Scientific classification
- Kingdom: Animalia
- Phylum: Chordata
- Class: Mammalia
- Order: Rodentia
- Family: Ctenomyidae
- Genus: Ctenomys
- Species: C. flamarioni
- Binomial name: Ctenomys flamarioni Travi, 1981

= Flamarion's tuco-tuco =

- Genus: Ctenomys
- Species: flamarioni
- Authority: Travi, 1981
- Conservation status: EN

Species of rodent

Flamarion's tuco-tuco or the tuco-tuco of the dunes (Ctenomys flamarioni) is a rodent species of the family Ctenomyidae Its karyotype has 2n = 48 and FN = 50–78. It is endemic to the coastal dunes of Rio Grande do Sul state, southern Brazil. The species is threatened by habitat loss due to dune removal and urbanization. It is named after Brazilian biologist Luiz Flamarion B. de Oliveira.

==Distribution==
Flamarion's tuco-tuco is an endemic species of the state of Rio Grande do Sul. It inhabits the first line of dunes on the coastal plain of the state, and its distribution extends from Arroio Teixeira beach in Capão da Canoa, on the northern coast, to Chuí, on the border with Uruguay, on the southern coast.

==Description==
The species has a light coloration and is morphologically more robust than other tuco-tuco species in southern Brazil. This is directly related to the environment the species inhabits, as the coastal dunes have looser, more aerated soil. The dune tuco-tuco is subterranean and solitary, with only one individual per tunnel system.

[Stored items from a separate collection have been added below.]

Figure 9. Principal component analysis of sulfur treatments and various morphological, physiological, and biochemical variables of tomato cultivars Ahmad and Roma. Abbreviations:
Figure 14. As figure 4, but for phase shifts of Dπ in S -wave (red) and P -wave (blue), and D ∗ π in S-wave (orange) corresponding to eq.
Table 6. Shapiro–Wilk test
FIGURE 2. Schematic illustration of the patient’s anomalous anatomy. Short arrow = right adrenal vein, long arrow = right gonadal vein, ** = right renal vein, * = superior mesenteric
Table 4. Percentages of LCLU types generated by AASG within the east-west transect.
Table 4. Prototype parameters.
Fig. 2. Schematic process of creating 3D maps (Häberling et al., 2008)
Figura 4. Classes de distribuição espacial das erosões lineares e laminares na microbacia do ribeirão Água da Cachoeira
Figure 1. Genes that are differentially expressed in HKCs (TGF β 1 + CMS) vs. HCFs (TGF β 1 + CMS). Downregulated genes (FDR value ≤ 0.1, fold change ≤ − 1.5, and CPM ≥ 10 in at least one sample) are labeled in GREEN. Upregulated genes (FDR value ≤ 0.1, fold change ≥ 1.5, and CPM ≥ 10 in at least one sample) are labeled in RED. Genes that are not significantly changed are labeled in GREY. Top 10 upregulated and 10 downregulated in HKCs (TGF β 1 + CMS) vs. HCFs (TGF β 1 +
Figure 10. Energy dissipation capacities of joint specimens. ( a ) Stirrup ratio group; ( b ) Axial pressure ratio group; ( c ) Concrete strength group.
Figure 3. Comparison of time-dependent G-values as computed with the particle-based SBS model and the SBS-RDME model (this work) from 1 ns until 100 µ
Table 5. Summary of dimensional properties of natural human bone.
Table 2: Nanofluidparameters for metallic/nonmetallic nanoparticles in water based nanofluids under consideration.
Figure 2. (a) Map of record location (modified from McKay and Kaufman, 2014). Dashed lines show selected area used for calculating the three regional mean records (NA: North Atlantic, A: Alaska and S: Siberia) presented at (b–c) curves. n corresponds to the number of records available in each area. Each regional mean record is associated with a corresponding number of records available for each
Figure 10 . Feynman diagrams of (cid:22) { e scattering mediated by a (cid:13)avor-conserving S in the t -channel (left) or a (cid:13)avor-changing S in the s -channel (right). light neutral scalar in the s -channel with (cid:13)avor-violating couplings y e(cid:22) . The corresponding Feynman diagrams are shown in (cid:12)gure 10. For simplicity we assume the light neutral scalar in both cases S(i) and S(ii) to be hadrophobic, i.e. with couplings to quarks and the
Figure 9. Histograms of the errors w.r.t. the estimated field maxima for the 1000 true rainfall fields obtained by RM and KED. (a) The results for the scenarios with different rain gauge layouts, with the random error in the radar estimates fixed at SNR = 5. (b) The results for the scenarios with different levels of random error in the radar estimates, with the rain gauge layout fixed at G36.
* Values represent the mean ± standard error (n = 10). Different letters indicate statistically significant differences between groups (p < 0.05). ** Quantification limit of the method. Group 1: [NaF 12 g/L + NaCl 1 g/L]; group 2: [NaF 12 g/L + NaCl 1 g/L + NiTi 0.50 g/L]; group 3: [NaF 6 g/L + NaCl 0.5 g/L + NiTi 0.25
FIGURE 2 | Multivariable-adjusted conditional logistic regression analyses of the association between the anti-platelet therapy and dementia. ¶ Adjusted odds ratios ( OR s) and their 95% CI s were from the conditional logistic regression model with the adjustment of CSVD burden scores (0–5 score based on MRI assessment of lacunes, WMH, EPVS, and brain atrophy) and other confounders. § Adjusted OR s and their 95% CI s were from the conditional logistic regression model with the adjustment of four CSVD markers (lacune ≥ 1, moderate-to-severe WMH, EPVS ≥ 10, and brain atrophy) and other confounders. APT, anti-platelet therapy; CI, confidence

In general, these small rodents live in their underground tunnels and it is not very common for them to leave their homes. They only leave their burrows to feed, clean the den, or remove excess sand.

==Conservation==
The dune tuco-tuco is one of the most endangered species of the genus, and due to its restricted distribution in the coastal dune environment, it is listed as endangered (EN) by the IUCN Red List of Threatened Species (IUCN 2010). Its habitat is constantly changing due to the action of winds and tides, or the advancement of human occupation. The populations of this species have been increasingly impacted by continuous changes in their habitat, particularly in the northern coast of Rio Grande do Sul. The main threat is the removal of the first line of dunes, a practice aimed at urbanization and real estate speculation along the coast, which results in the degradation of this environment. In addition to human impacts on the dunes, such as trampling and litter deposition, the presence of domestic species, forestry (planting of Pinus species), and monocultures may also threaten the species' survival in the area.